Looking at the entries, how many lines hold the word "delos"? State the number by itself.

(DATA FOR THE TASK)

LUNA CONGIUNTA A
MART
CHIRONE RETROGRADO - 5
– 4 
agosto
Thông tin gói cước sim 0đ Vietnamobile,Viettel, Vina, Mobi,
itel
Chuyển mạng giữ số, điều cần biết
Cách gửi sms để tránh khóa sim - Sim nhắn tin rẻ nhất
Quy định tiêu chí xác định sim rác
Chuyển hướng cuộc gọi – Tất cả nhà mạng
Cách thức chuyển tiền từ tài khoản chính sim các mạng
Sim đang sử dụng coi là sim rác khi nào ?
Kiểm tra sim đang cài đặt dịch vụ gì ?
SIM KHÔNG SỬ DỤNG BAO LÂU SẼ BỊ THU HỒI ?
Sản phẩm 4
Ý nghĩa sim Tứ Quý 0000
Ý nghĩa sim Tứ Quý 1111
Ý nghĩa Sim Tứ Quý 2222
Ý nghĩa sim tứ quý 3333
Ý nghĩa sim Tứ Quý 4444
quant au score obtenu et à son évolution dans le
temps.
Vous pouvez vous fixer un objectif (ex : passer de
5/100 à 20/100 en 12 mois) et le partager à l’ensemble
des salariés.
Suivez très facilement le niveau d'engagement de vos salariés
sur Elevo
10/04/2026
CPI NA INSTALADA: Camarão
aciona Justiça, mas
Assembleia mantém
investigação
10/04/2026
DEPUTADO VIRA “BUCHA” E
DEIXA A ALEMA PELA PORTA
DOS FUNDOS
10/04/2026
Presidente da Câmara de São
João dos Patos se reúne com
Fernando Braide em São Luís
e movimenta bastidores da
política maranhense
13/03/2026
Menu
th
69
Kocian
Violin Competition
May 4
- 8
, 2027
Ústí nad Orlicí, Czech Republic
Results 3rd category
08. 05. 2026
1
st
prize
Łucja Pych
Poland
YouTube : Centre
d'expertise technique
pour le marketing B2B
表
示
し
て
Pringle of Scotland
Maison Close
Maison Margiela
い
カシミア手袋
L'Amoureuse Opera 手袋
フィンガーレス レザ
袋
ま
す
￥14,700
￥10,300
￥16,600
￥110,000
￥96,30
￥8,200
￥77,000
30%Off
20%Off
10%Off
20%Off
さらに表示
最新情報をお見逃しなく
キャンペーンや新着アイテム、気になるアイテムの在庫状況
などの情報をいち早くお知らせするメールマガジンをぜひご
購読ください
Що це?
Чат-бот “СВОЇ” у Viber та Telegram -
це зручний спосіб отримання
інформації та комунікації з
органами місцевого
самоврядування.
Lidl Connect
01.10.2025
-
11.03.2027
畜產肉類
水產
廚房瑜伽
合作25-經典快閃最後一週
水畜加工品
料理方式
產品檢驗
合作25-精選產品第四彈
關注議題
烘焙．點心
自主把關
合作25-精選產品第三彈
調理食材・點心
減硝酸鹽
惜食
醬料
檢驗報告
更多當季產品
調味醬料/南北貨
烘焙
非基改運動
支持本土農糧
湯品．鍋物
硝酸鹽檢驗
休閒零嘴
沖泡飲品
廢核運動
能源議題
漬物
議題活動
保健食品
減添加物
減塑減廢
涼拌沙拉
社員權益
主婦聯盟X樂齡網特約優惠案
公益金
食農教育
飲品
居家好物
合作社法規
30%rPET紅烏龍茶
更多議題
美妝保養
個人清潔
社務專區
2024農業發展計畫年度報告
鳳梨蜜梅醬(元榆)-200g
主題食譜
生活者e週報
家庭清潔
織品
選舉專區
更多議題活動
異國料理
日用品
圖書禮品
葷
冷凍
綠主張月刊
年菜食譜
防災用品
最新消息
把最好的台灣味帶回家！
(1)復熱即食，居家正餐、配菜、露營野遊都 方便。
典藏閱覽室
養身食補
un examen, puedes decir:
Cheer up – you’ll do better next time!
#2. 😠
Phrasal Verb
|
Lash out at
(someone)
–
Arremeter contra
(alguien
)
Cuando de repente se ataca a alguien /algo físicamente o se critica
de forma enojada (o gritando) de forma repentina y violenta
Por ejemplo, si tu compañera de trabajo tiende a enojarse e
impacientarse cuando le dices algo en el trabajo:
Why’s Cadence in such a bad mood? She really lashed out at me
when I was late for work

(End DATA FOR THE TASK)
(DATA FOR THE TASK)

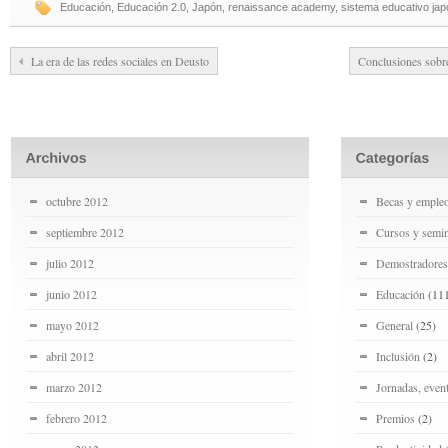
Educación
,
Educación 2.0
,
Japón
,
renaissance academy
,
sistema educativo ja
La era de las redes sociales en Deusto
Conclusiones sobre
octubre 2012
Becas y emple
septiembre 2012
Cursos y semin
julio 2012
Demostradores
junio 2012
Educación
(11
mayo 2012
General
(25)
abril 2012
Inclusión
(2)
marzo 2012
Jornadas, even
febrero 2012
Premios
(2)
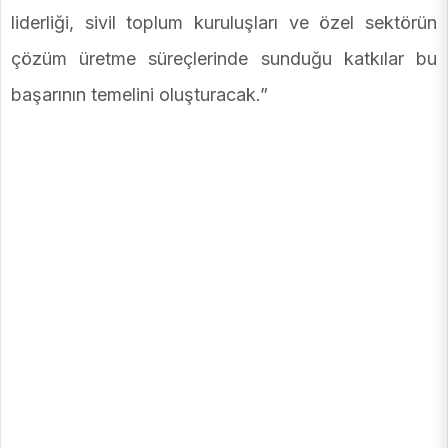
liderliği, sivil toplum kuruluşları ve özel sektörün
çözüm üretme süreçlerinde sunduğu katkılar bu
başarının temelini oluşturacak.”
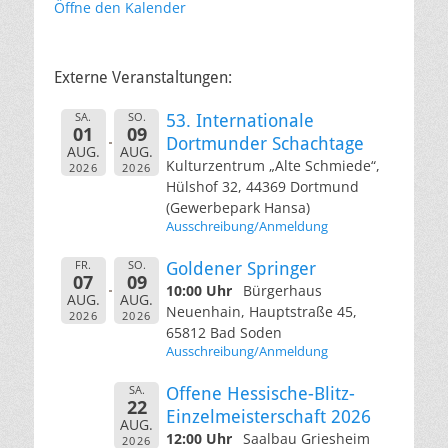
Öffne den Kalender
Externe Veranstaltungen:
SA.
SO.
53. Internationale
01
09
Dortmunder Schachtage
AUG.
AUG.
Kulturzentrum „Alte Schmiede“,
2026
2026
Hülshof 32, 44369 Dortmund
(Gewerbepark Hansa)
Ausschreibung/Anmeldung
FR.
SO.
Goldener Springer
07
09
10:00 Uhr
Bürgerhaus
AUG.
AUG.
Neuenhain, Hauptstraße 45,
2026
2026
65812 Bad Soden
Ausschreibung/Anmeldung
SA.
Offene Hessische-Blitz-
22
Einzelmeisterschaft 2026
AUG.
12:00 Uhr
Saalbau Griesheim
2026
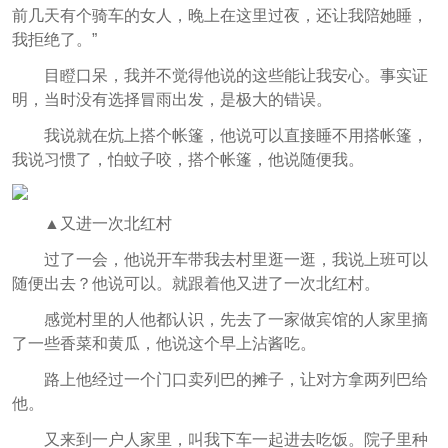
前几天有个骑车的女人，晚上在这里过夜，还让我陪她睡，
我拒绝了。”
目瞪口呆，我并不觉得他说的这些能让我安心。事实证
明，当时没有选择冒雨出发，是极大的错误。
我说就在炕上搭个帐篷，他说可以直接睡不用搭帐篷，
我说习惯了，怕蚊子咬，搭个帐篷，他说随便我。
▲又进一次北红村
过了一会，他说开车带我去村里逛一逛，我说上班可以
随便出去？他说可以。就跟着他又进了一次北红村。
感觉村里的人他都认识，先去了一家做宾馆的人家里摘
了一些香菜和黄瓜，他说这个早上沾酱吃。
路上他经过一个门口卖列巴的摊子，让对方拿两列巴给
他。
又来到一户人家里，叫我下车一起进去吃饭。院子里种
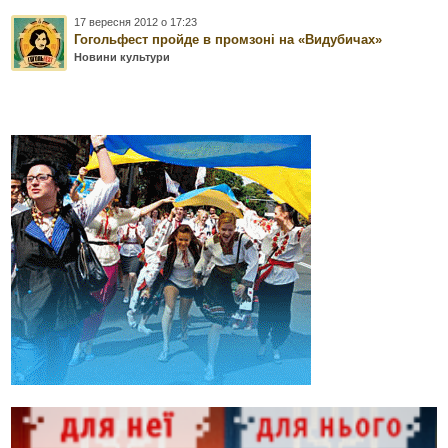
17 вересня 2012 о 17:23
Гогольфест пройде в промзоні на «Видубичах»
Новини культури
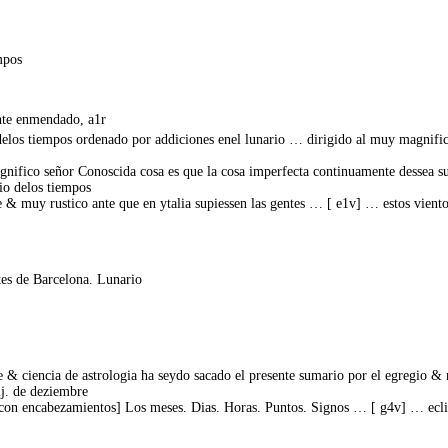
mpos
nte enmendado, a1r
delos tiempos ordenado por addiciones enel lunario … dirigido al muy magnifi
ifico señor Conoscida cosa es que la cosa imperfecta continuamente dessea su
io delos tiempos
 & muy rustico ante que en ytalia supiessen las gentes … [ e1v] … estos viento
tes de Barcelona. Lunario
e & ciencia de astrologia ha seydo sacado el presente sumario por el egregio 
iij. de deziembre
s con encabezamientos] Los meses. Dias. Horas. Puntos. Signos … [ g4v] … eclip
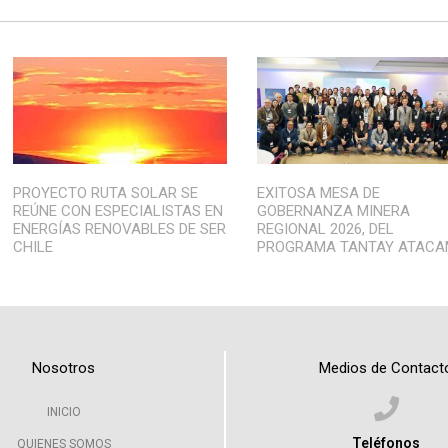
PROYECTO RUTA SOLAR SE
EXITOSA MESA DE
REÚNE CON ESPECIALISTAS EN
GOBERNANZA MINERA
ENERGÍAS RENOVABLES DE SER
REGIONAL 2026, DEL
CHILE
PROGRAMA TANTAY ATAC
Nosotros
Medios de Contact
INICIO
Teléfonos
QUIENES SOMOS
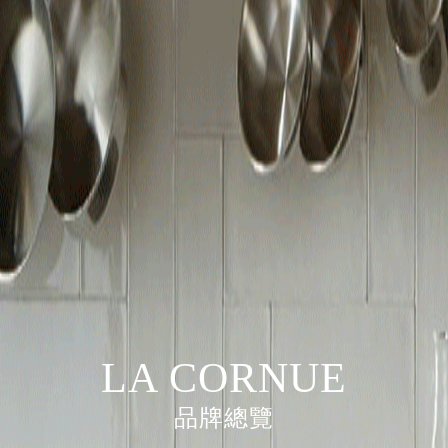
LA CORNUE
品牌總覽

(End DATA FOR THE TASK)
(DATA FOR THE TASK)

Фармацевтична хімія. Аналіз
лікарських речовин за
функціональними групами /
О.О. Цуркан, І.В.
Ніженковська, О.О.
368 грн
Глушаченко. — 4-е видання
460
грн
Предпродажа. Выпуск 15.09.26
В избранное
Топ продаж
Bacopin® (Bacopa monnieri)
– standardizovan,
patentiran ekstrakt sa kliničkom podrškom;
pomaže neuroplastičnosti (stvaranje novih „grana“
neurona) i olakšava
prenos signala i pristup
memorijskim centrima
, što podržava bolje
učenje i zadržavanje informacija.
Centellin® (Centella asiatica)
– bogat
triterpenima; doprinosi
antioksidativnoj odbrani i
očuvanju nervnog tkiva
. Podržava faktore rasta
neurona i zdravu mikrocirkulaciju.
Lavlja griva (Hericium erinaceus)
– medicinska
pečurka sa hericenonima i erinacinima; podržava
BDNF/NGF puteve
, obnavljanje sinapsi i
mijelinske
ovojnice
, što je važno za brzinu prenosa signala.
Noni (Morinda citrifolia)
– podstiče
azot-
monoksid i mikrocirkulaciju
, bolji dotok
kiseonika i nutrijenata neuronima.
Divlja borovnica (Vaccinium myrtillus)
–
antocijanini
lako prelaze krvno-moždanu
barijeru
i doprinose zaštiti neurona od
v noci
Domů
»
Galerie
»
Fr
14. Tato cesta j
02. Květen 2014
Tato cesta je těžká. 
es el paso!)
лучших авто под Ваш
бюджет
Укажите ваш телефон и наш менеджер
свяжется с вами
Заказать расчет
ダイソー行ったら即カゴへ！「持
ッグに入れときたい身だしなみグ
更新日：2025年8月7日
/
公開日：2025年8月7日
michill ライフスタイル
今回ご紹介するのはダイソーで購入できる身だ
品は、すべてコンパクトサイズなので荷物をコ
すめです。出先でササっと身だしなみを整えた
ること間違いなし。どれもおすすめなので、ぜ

(End DATA FOR THE TASK)

→ RESULT:
2